**What to do**
Reproduce the data verbatim from its first line through the line containing "text_box 芭蕾舞 [631, 29, 772, 68]", both ends included.

Element and coordinate data
▶

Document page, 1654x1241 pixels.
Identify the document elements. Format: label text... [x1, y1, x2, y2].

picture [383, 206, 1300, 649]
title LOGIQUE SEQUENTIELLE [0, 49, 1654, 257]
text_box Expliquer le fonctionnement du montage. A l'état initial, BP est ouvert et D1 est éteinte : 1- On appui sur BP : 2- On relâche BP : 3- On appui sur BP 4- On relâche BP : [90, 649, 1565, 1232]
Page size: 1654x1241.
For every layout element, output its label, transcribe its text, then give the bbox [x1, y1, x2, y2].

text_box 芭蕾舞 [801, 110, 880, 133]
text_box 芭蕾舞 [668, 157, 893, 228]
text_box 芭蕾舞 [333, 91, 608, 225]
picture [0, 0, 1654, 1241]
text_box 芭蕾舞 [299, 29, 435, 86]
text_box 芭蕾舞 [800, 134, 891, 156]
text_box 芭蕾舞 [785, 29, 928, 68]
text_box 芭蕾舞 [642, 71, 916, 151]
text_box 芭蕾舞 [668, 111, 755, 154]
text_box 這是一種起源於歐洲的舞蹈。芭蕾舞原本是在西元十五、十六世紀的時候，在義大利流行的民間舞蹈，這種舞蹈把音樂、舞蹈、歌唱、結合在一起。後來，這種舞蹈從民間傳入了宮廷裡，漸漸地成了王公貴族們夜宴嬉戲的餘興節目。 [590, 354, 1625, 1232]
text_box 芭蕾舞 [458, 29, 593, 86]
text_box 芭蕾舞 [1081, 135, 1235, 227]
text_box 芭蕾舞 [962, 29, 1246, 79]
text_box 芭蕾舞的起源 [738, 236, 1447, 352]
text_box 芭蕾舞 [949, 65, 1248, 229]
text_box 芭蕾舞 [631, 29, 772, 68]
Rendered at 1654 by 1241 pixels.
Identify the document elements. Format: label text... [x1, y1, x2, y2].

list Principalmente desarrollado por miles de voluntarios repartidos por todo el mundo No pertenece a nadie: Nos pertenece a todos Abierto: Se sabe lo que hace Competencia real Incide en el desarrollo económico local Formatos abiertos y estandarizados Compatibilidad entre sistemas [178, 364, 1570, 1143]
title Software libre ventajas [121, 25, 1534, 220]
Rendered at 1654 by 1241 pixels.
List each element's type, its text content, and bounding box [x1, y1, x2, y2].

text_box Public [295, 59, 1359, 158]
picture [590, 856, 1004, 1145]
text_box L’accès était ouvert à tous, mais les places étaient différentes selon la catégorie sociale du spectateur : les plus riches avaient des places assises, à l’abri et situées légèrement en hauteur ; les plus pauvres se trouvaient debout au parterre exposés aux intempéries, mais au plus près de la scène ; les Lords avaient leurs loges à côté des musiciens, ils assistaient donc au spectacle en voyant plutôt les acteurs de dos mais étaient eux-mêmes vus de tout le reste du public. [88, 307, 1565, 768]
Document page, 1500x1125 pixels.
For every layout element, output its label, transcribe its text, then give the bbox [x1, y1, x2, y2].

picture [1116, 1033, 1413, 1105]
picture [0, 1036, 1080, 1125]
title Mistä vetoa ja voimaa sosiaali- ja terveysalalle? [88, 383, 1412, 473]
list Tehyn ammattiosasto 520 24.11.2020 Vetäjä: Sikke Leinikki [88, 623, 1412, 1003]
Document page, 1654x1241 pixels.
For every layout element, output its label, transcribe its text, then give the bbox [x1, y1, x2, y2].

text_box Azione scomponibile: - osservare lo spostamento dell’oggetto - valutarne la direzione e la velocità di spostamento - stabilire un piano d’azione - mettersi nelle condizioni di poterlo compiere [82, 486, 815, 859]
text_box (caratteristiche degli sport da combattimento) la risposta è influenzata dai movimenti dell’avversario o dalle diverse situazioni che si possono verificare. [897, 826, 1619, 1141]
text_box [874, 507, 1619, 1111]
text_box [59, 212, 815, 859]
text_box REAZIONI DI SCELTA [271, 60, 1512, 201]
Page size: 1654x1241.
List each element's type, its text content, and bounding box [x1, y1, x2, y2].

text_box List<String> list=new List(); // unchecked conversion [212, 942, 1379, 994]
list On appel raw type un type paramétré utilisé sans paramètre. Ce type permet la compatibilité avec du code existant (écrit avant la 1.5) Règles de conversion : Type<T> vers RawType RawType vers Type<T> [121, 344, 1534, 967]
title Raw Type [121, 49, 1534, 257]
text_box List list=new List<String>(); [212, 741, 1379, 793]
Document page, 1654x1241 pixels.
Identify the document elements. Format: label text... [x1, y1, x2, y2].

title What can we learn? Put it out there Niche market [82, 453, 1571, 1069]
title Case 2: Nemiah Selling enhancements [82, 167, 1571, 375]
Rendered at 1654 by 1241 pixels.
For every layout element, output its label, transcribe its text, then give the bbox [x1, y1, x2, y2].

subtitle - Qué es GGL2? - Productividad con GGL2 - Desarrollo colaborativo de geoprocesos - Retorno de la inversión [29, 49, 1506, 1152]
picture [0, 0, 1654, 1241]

◀

**Task answer**
Document page, 1654x1241 pixels.
Identify the document elements. Format: label text... [x1, y1, x2, y2].

picture [383, 206, 1300, 649]
title LOGIQUE SEQUENTIELLE [0, 49, 1654, 257]
text_box Expliquer le fonctionnement du montage. A l'état initial, BP est ouvert et D1 est éteinte : 1- On appui sur BP : 2- On relâche BP : 3- On appui sur BP 4- On relâche BP : [90, 649, 1565, 1232]
Page size: 1654x1241.
For every layout element, output its label, transcribe its text, then give the bbox [x1, y1, x2, y2].

text_box 芭蕾舞 [801, 110, 880, 133]
text_box 芭蕾舞 [668, 157, 893, 228]
text_box 芭蕾舞 [333, 91, 608, 225]
picture [0, 0, 1654, 1241]
text_box 芭蕾舞 [299, 29, 435, 86]
text_box 芭蕾舞 [800, 134, 891, 156]
text_box 芭蕾舞 [785, 29, 928, 68]
text_box 芭蕾舞 [642, 71, 916, 151]
text_box 芭蕾舞 [668, 111, 755, 154]
text_box 這是一種起源於歐洲的舞蹈。芭蕾舞原本是在西元十五、十六世紀的時候，在義大利流行的民間舞蹈，這種舞蹈把音樂、舞蹈、歌唱、結合在一起。後來，這種舞蹈從民間傳入了宮廷裡，漸漸地成了王公貴族們夜宴嬉戲的餘興節目。 [590, 354, 1625, 1232]
text_box 芭蕾舞 [458, 29, 593, 86]
text_box 芭蕾舞 [1081, 135, 1235, 227]
text_box 芭蕾舞 [962, 29, 1246, 79]
text_box 芭蕾舞的起源 [738, 236, 1447, 352]
text_box 芭蕾舞 [949, 65, 1248, 229]
text_box 芭蕾舞 [631, 29, 772, 68]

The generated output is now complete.